Segment Open
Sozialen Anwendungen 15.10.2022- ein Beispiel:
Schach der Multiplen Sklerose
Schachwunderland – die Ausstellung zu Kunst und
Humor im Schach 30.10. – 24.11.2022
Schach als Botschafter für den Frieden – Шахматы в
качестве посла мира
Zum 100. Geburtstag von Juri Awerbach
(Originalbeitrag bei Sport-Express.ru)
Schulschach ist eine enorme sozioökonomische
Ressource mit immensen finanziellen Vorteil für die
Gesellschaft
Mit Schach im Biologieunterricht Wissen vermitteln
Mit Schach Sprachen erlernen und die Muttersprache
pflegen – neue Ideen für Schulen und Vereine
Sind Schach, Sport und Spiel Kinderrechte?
Segment Closed
Segment Open
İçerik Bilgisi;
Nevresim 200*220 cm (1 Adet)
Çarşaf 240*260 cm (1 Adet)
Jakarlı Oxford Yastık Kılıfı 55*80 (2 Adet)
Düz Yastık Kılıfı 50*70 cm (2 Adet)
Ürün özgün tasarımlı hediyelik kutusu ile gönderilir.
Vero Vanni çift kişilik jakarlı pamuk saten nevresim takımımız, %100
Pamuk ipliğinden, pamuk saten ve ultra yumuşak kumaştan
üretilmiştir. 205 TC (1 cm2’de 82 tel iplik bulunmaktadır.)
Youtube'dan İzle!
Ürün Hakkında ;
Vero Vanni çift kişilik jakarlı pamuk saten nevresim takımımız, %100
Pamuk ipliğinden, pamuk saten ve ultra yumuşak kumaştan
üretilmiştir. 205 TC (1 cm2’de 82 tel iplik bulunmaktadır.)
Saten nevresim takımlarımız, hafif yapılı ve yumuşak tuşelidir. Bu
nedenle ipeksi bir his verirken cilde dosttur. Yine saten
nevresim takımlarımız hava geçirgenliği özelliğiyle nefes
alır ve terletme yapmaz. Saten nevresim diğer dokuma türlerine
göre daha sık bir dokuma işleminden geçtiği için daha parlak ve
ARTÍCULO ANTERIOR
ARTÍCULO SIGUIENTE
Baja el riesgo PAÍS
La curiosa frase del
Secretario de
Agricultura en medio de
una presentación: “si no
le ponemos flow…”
Segment Closed
* Exercise goal: Retype, without any alteration, the lines above from the line containing "İçerik Bilgisi;" up to and including the line containing "alır ve terletme".

* Written response:
İçerik Bilgisi;
Nevresim 200*220 cm (1 Adet)
Çarşaf 240*260 cm (1 Adet)
Jakarlı Oxford Yastık Kılıfı 55*80 (2 Adet)
Düz Yastık Kılıfı 50*70 cm (2 Adet)
Ürün özgün tasarımlı hediyelik kutusu ile gönderilir.
Vero Vanni çift kişilik jakarlı pamuk saten nevresim takımımız, %100
Pamuk ipliğinden, pamuk saten ve ultra yumuşak kumaştan
üretilmiştir. 205 TC (1 cm2’de 82 tel iplik bulunmaktadır.)
Youtube'dan İzle!
Ürün Hakkında ;
Vero Vanni çift kişilik jakarlı pamuk saten nevresim takımımız, %100
Pamuk ipliğinden, pamuk saten ve ultra yumuşak kumaştan
üretilmiştir. 205 TC (1 cm2’de 82 tel iplik bulunmaktadır.)
Saten nevresim takımlarımız, hafif yapılı ve yumuşak tuşelidir. Bu
nedenle ipeksi bir his verirken cilde dosttur. Yine saten
nevresim takımlarımız hava geçirgenliği özelliğiyle nefes
alır ve terletme yapmaz. Saten nevresim diğer dokuma türlerine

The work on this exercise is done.